Highlights & Insights¶
- Introducing Dynamic Convolution to PEFT: Inserting dynamically generated convolution parameters between the static down-up structure of LoRA elegantly achieves input-aware adaptation with very few additional parameters.

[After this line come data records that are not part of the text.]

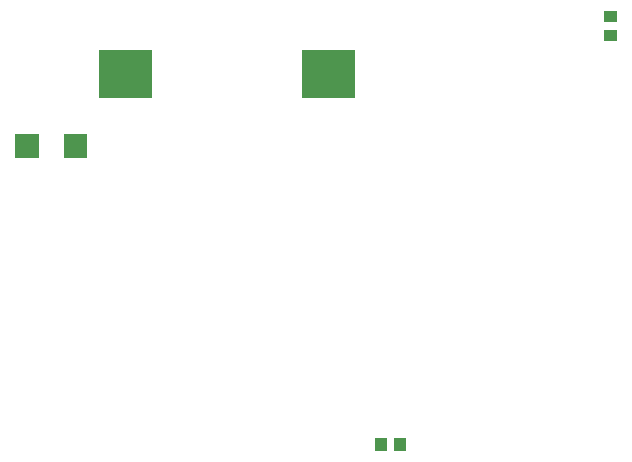
<source format=gbp>
G04 Layer: BottomPasteMaskLayer*
G04 EasyEDA v6.4.19.5, 2021-06-04T13:03:27+02:00*
G04 efa6938f2177404b8bb2681d1be77202,563db0ff5b334ec4995e7372edb549dc,10*
G04 Gerber Generator version 0.2*
G04 Scale: 100 percent, Rotated: No, Reflected: No *
G04 Dimensions in millimeters *
G04 leading zeros omitted , absolute positions ,4 integer and 5 decimal *
%FSLAX45Y45*%
%MOMM*%

%ADD10C,0.0001*%

%LPD*%
G36*
X1105839Y-1398600D02*
G01*
X905840Y-1398600D01*
X905840Y-1598599D01*
X1105839Y-1598599D01*
G37*
G36*
X694359Y-1398600D02*
G01*
X494360Y-1398600D01*
X494360Y-1598599D01*
X694359Y-1598599D01*
G37*
G36*
X3640292Y-3970898D02*
G01*
X3540292Y-3970898D01*
X3540292Y-4080901D01*
X3640292Y-4080901D01*
G37*
G36*
X3800292Y-3970898D02*
G01*
X3700292Y-3970898D01*
X3700292Y-4080901D01*
X3800292Y-4080901D01*
G37*
G36*
X5482198Y-512607D02*
G01*
X5482198Y-612607D01*
X5592201Y-612607D01*
X5592201Y-512607D01*
G37*
G36*
X5482198Y-352607D02*
G01*
X5482198Y-452607D01*
X5592201Y-452607D01*
X5592201Y-352607D01*
G37*
G36*
X3371001Y-689000D02*
G01*
X2921002Y-689000D01*
X2921002Y-1088999D01*
X3371001Y-1088999D01*
G37*
G36*
X1651000Y-689000D02*
G01*
X1201000Y-689000D01*
X1201000Y-1088999D01*
X1651000Y-1088999D01*
G37*
M02*

</source>
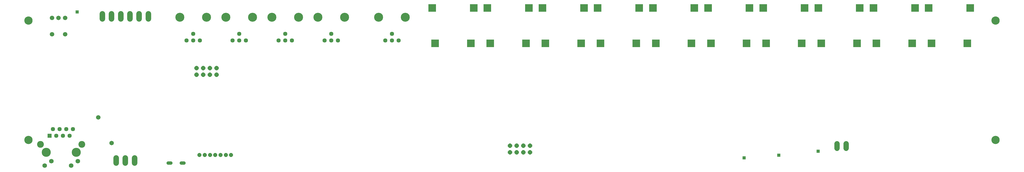
<source format=gbr>
G04 EAGLE Gerber RS-274X export*
G75*
%MOMM*%
%FSLAX34Y34*%
%LPD*%
%INSoldermask Bottom*%
%IPPOS*%
%AMOC8*
5,1,8,0,0,1.08239X$1,22.5*%
G01*
%ADD10C,3.149600*%
%ADD11C,2.003200*%
%ADD12C,1.711200*%
%ADD13P,1.759533X8X202.500000*%
%ADD14P,1.635708X8X112.500000*%
%ADD15C,1.611200*%
%ADD16C,3.419200*%
%ADD17C,2.153200*%
%ADD18R,2.858200X2.858200*%
%ADD19C,1.261200*%
%ADD20R,1.611200X1.611200*%
%ADD21C,1.733200*%
%ADD22C,2.603200*%
%ADD23C,3.453200*%
%ADD24C,1.703200*%
%ADD25R,1.209600X1.209600*%


D10*
X53340Y127000D03*
X53340Y584200D03*
X3736340Y127000D03*
X3736340Y584200D03*
D11*
X3167100Y113140D02*
X3167100Y95140D01*
X3132100Y95140D02*
X3132100Y113140D01*
D12*
X192640Y594360D03*
X142640Y594360D03*
X167640Y594360D03*
X192640Y531860D03*
X142640Y531860D03*
D13*
X769620Y402590D03*
X769620Y377190D03*
X744220Y402590D03*
X744220Y377190D03*
X718820Y402590D03*
X718820Y377190D03*
X693420Y402590D03*
X693420Y377190D03*
D14*
X704540Y69850D03*
X724540Y69850D03*
X744540Y69850D03*
X764540Y69850D03*
X784540Y69850D03*
X804540Y69850D03*
X824540Y69850D03*
D15*
X1437640Y533654D03*
X1463040Y508254D03*
X1437640Y508254D03*
X1412240Y508254D03*
D16*
X1488440Y597154D03*
X1386840Y597154D03*
D17*
X334140Y591468D02*
X334140Y610968D01*
X369140Y610968D02*
X369140Y591468D01*
X404140Y591468D02*
X404140Y610968D01*
X439140Y610968D02*
X439140Y591468D01*
X474140Y591468D02*
X474140Y610968D01*
X509140Y610968D02*
X509140Y591468D01*
D18*
X1601796Y497088D03*
X1737796Y497088D03*
X1590796Y633088D03*
X1748796Y633088D03*
X1811854Y497088D03*
X1947854Y497088D03*
X1800854Y633088D03*
X1958854Y633088D03*
X2021912Y497088D03*
X2157912Y497088D03*
X2010912Y633088D03*
X2168912Y633088D03*
X2231970Y497088D03*
X2367970Y497088D03*
X2220970Y633088D03*
X2378970Y633088D03*
X2442028Y497088D03*
X2578028Y497088D03*
X2431028Y633088D03*
X2589028Y633088D03*
X2652086Y497088D03*
X2788086Y497088D03*
X2641086Y633088D03*
X2799086Y633088D03*
X2862144Y497088D03*
X2998144Y497088D03*
X2851144Y633088D03*
X3009144Y633088D03*
X3072202Y497088D03*
X3208202Y497088D03*
X3061202Y633088D03*
X3219202Y633088D03*
X3282260Y497088D03*
X3418260Y497088D03*
X3271260Y633088D03*
X3429260Y633088D03*
X3492318Y497088D03*
X3628318Y497088D03*
X3481318Y633088D03*
X3639318Y633088D03*
D15*
X1031240Y533654D03*
X1056640Y508254D03*
X1031240Y508254D03*
X1005840Y508254D03*
D16*
X1082040Y597154D03*
X980440Y597154D03*
D15*
X1206500Y533654D03*
X1231900Y508254D03*
X1206500Y508254D03*
X1181100Y508254D03*
D16*
X1257300Y597154D03*
X1155700Y597154D03*
D19*
X594970Y39700D02*
X584390Y39700D01*
X634390Y39700D02*
X644970Y39700D01*
D15*
X855980Y533654D03*
X881380Y508254D03*
X855980Y508254D03*
X830580Y508254D03*
D16*
X906780Y597154D03*
X805180Y597154D03*
D15*
X680720Y533654D03*
X706120Y508254D03*
X680720Y508254D03*
X655320Y508254D03*
D16*
X731520Y597154D03*
X629920Y597154D03*
D20*
X133350Y143240D03*
D15*
X146050Y168640D03*
X158750Y143240D03*
X171450Y168640D03*
X184150Y143240D03*
X196850Y168640D03*
X209550Y143240D03*
X222250Y168640D03*
D21*
X114550Y28940D03*
X139950Y45940D03*
X215650Y28940D03*
X241050Y45940D03*
D22*
X99050Y110240D03*
X256550Y110240D03*
D23*
X120650Y79740D03*
X234950Y79740D03*
D13*
X1963420Y105410D03*
X1963420Y80010D03*
X1938020Y105410D03*
X1938020Y80010D03*
X1912620Y105410D03*
X1912620Y80010D03*
X1887220Y105410D03*
X1887220Y80010D03*
D17*
X456640Y58772D02*
X456640Y39272D01*
X421640Y39272D02*
X421640Y58772D01*
X386640Y58772D02*
X386640Y39272D01*
D24*
X369824Y115824D03*
D25*
X3060700Y83820D03*
X2778760Y58420D03*
X2910840Y68580D03*
X238760Y617220D03*
D24*
X319278Y213360D03*
M02*

</source>
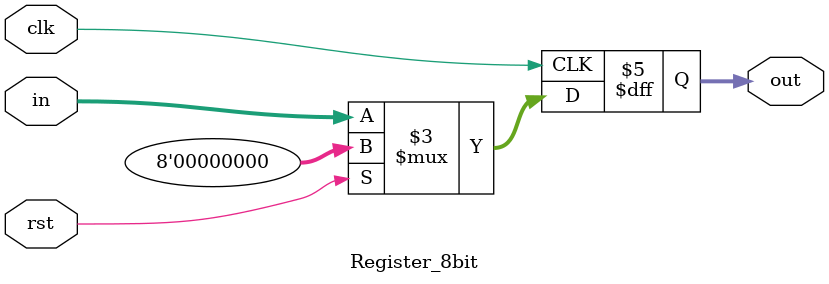
<source format=v>
`timescale 1ns / 1ps


module Register_8bit(
    input clk,
    input rst,
    input [7:0] in,
    output reg[7:0]out
    );
    
    always @(posedge clk)
    begin
        if(rst)
            out <= 8'b0;
        else
            out <= in;
    end

endmodule

</source>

This design can be transferred to any scenario that utilizes LoRA.
- Zero-Cost Reuse of Task Attention Maps: Directly extracting the prompt-to-patch attention matrix from MHSA as the task attention map without introducing extra computation is a highly elegant design.
- Using TA-Modules Only in the Last Block: Most blocks use simple LoRA, with only the last block employing the complex task-adaptation module, striking a good balance between efficiency and performance.
Limitations & Future Work¶
- Validations are only performed on PASCAL-Context, lacking experiments on large-scale datasets (such as NYUD-v2, Cityscapes).
- The encoder is limited to Swin Transformer, and other architectures like ViT have not been tested.
- The dynamic convolution of DTF introduces a small amount of extra computational overhead during inference.
- Scenarios with more than 4 tasks have not been explored; the scalability of cross-task interaction remains to be verified.
Related Work & Insights¶
- vs MTLoRA: MTLoRA uses static task-shared + task-specific LoRA without considering the input context. TADFormer's DTF achieves input-dependent dynamic adaptation, yielding superior performance with similar or fewer parameters.
- vs VMT-Adapter: VMT-Adapter introduces cross-task knowledge sharing based on the adapter architecture but similarly neglects input context. TADFormer achieves cross-task interaction at the Transformer attention level.
- vs HyperFormer: HyperFormer uses hypernetworks to generate adapter parameters, requiring up to 72.77M parameters. TADFormer achieves a similar effect using dynamic convolution with only 4.78M parameters.
Rating¶
- Novelty: ⭐⭐⭐⭐ The combination of dynamic convolution and PEFT is novel in MTL, and the TPC operation is cleverly designed.
- Experimental Thoroughness: ⭐⭐⭐ Only validated on PASCAL-Context; experiments on more datasets and backbones are needed.
- Writing Quality: ⭐⭐⭐⭐ Well-structured, intuitive diagrams, and clear methodological comparisons.
- Value: ⭐⭐⭐⭐ Provides a new paradigm for PEFT in MTL, and the idea of input-aware dynamic adaptation has broad transfer value.